Two forces
affect the lives of many people and are beyond their control.
The weather
and the government.
Businesses
accept the inevitability of their influence and try to work around the effects
of government action as much as they adjust to changes in the weather.
Last month’s
unemployment figures show the effect of weather on business. New job creation and construction jobs were
well below expectations and many people stopped looking for work, influenced by
storms and bitter winter chills.
Those
weather-induced impacts may cause the Federal Reserve to maintain its easy
lending policies and could encourage the continuation of unemployment payments.
They could
also prompt business to step up their online sales, making shopping easier in
almost any weather but not creating many new jobs.
Business must
adjust to the weather, because it cannot change or influence it.
“Everybody
talks about the weather, but nobody does anything about it” goes the old
saying.
The more
worrisome problem is the “us and them” attitude of government, which leaves
both business and other people feeling as helpless and leaving them frustrated
and unhappy.
Big business
is often able to influence government, but most businesses must simply find a
way to live with rules, paperwork and policies that seem to them burdensome,
costly and pointless.
Government often
treats citizens with the same indifference as the weather instead of
recognizing that its purpose is to serve the people.
Items in the
news recently illustrate the point.
Political
staffers of New Jersey Gov. Chris Christie engineered a four-day traffic jam in
that state’s Fort Lee on approaches to the George Washington Bridge as a way of
punishing the city’s Democratic mayor for not supporting Republican Christie’s
re-election.
The tie-ups
were incredible, slowing ambulances, making school children miss their classes
and causing many to be late to work.
The staff
showed no concern for the people affected.
Perhaps they expected those caught in the jam would figure out the
reason why and beg the mayor to support Christie. It didn’t happen.
In this case,
politics took precedence over public service. And the instrument used by the
governor’s staff was government, supposedly “of the people, for the people and
by the people.”
The press, which
can be a powerful force it is own right, smelled something wrong and finally
got out the story that the blockage was caused by politics and not a phony
“traffic study.”
Christie’s
staff was forced to release the emails showing that they had conjured up the
traffic crisis. But their action only
partially solved the problem.
If you look
at the emails, you would see that large parts are blacked out, “redacted” as
the lawyers call it. Why? No reason is
given, but it seems clear the reason is to protect some of those involved.
Not only is
the public mistreated, but it cannot gain access to documents written and sent
on the government email system for which it paid.
Before people
write off New Jersey as a special case, it’s worth remembering that the
arms-length treatment of citizens by government happens elsewhere.
In Maine, Gov.
Paul LePage refused to release a report on Medicaid expansion, which had been
requested under state law by the press and was part of a study costing
taxpayers $925,000.
Though loophole-ridden,
Maine’s Freedom of Access Law requires such a document to be made public on
request.

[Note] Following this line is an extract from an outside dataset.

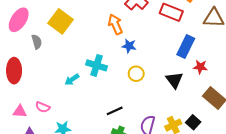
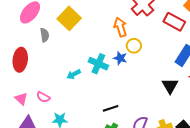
blue star: (129, 46) -> (120, 58), moved
yellow circle: (136, 74) -> (134, 46), moved
pink triangle: (20, 111) -> (21, 99), turned 32

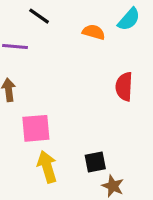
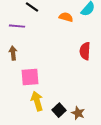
black square: (95, 162) -> (59, 110), moved, turned -32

LePage told Attorney General
Janet Mills to “sue me” if she wanted to get the document to the public.
It looked
like the politics of the situation in which the GOP governor opposes efforts to
expand Medicaid coverage and the Legislature, controlled by Democrats, favors
it had become more important than the interests of the people.
LePage then
changed his mind and released the document, possibly as a result of getting his
own legal advice. The political cost of keeping the document secret may have
been higher than the repercussions from releasing it.
Washington is
even worse. It has taken massive leaks of government documents for Americans to
learn their phone records are being collected and kept, and the National
Security Agency, which does the collecting, has lied to Congress and the
courts.
Millions of
documents are routinely classified as secret, often more as a way of keeping
government actions shielded from public view than because of the legitimate need
not to tip off America’s adversaries.
Frustrated
and angry citizens form ineffective, misguided and impractical reform movements
or they just don’t participate in the political system. Like the weather, government is unaffected.
Everybody
talks about the government, but nobody does anything about it.